**题目要求:** 请把下面 Snakemake 教程笔记里从“Reasoning - snakemake”一直到“from available input.”的这段，一字不改地抄下来。
:: 节选原文
Reasoning - snakemake 教程精要

这里把 Snakemake 教程的精要记录了下来。

基础

Snakefile:


# Remember that Snakemake works backwards from requested output, and not from available input.
#
# Check: snakemake -np mapped_reads/A.bam
# Run: snakemake --cores 1 mapped_reads/A.bam
# snakemake -np mapped_reads/{A,B}.bam
# snakemake -np sorted_reads/B.bam
# snakemake --dag sorted_reads/{A,B}.bam.bai | dot -Tsvg > dag.svg
# snakemake --dag calls/all.vcf | dot -Tsvg > dag.svg

SAMPLES = ["A", "B"]

# target rule
rule all:
    input:
        "plots/quals.svg"

rule bwa_map:
    input:
        "data/genome.fa",
        "data/samples/{sample}.fastq"
    output:
        "mapped_reads/{sample}.bam"
    shell:
        # Since the rule has multiple input files, Snakemake will concatenate them, separated by a whitespace
        "bwa mem {input} | samtools view -Sb - > {output}"

rule samtools_sort:
    input:
        "mapped_reads/{sample}.bam"
    output:
        "sorted_reads/{sample}.bam"
    shell:
        "samtools sort -T sorted_reads/{wildcards.sample} "
        "-O bam {input} > {output}"
::::
:: 数据
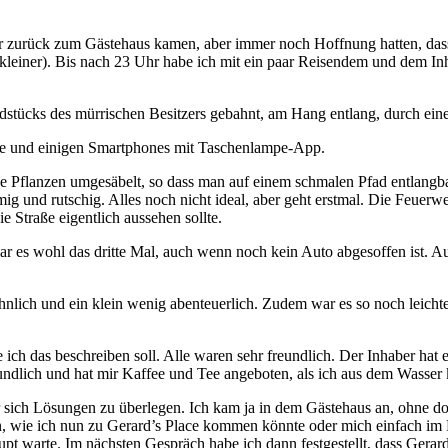
hr zurück zum Gästehaus kamen, aber immer noch Hoffnung hatten, dass 
kleiner). Bis nach 23 Uhr habe ich mit ein paar Reisendem und dem In
ücks des mürrischen Besitzers gebahnt, am Hang entlang, durch eine
te und einigen Smartphones mit Taschenlampe-App.
Pflanzen umgesäbelt, so dass man auf einem schmalen Pfad entlangba
ig und rutschig. Alles noch nicht ideal, aber geht erstmal. Die Feuer
 Straße eigentlich aussehen sollte.
war es wohl das dritte Mal, auch wenn noch kein Auto abgesoffen ist. Au
hnlich und ein klein wenig abenteuerlich. Zudem war es so noch leicht
e ich das beschreiben soll. Alle waren sehr freundlich. Der Inhaber 
reundlich und hat mir Kaffee und Tee angeboten, als ich aus dem Wasser
ich Lösungen zu überlegen. Ich kam ja in dem Gästehaus an, ohne dort
n, wie ich nun zu Gerard’s Place kommen könnte oder mich einfach im F
t warte. Im nächsten Gespräch habe ich dann festgestellt, dass Gerard’s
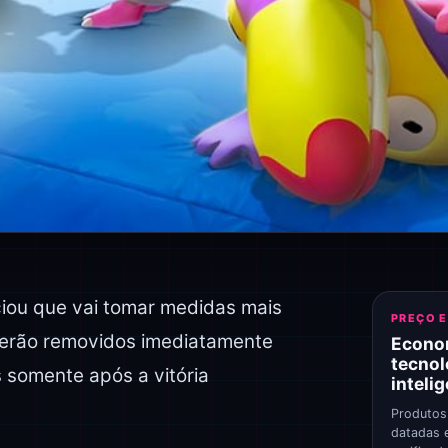
ciou que vai tomar medidas mais
PREÇO 
 serão removidos imediatamente
Econo
tecnol
somente após a vitória
inteli
Produtos
datadas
::::
**完成结果:**
Reasoning - snakemake 教程精要

这里把 Snakemake 教程的精要记录了下来。

基础

Snakefile:


# Remember that Snakemake works backwards from requested output, and not from available input.